On 09/06/2007 lotusm50@sprynet.com wrote:
> Hmmm.  Interesting and quite contrary to my own experience and others.
> 6 mp DSLR's could not hold a candle to a properly scanned piece of
> 35mm
> film in terms of image quality, detail, resolution and
> enlarge-ability.

:-) I said it was contentious.

In absolute and abstract terms I'd agree with you. A decent 35mm, scanned,
   has all those things (and I found a long time ago that scanning & post
prod gave me better prints than I could achieve in the darkroom - and I
was a fairly expert B&W printer after 25yrs of it).

But whether it matters is a more important but subjective question. For
years I used a 10D with no sense of loss because images were almost always
going to repro, and seldom used >A4. The gains, in terms of control, tonal
smoothness, and saved time vastly outweighed the fact that they'd look
worse as a 16x12 print which would never get made.
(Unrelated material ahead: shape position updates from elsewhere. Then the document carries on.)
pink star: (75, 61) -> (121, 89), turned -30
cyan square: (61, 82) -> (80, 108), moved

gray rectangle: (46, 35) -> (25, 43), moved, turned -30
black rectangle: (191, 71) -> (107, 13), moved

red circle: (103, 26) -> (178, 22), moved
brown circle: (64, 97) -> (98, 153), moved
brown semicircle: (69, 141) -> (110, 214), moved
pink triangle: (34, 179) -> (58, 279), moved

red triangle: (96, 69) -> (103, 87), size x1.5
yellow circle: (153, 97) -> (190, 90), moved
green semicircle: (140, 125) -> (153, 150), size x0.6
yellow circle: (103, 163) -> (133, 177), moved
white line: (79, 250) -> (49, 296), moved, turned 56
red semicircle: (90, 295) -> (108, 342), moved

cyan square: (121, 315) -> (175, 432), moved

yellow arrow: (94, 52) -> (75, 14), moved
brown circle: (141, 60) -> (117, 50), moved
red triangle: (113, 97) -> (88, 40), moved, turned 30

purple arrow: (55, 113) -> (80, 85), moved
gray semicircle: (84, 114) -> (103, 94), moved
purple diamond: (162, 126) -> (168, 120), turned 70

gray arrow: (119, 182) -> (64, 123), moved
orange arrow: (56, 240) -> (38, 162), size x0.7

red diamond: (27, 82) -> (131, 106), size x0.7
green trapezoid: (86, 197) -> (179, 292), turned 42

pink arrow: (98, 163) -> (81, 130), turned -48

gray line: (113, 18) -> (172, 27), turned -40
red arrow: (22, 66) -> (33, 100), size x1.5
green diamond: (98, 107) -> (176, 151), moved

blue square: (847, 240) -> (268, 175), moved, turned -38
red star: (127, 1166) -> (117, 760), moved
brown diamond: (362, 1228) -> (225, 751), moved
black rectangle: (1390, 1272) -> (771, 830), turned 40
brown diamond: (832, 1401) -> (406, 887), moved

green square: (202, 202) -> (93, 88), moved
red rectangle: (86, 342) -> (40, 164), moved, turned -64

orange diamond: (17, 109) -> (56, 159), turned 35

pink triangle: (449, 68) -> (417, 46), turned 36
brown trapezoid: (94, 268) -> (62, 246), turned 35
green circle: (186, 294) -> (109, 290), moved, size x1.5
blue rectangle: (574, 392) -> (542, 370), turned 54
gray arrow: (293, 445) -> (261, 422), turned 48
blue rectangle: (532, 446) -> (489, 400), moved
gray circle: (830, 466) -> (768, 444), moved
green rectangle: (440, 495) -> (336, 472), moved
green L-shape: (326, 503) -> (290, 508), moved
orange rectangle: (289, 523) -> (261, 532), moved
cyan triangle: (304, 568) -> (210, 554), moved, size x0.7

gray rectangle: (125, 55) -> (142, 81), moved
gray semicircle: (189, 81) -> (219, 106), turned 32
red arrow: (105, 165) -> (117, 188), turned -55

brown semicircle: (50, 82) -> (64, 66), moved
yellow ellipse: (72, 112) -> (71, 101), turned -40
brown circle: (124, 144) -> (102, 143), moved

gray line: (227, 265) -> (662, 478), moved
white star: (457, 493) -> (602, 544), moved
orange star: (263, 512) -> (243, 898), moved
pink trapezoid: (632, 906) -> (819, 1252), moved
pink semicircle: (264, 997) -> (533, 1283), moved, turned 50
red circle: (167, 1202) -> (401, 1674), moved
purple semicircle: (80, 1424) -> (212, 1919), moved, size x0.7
Although one client did
get me to blow up a couple to 1 x 1.5m, and they were surprisingly fine so
long as you were near the proper viewing distance. If you went close, ugh,
but then 35mm film would be too.

Another issue that pushed me toward dig was that the materials I liked
best had either disappeared or had been replaced by updated inferior (but
less noxious) ones or truncated ranges (Agfa papers only in the top
selling grades - what idiots). Now they have gone completely.

And another was client requirements. 4 years ago I took 800GBP worth of
stale paper and chemistry to the tip because nobody ever ordered prints
anymore. Clients had begun to insist on dig. delivered electronically, for
the obvious cost savings as much as anything.

Film is not dead, and I hope it never is even though I appear to have left
it behind, but it has become a shrinking, specialist niche far faster than
anyone expected. There are a lot of losses and downsides to this
evolution, and gains as well, but they really aren't what anyone expected.
They are a nothing to do with image quality, which is and always was a
matter of 'good enough' rather than a techie theological debate. I'm in
the middle of writing a series of blog pieces about this.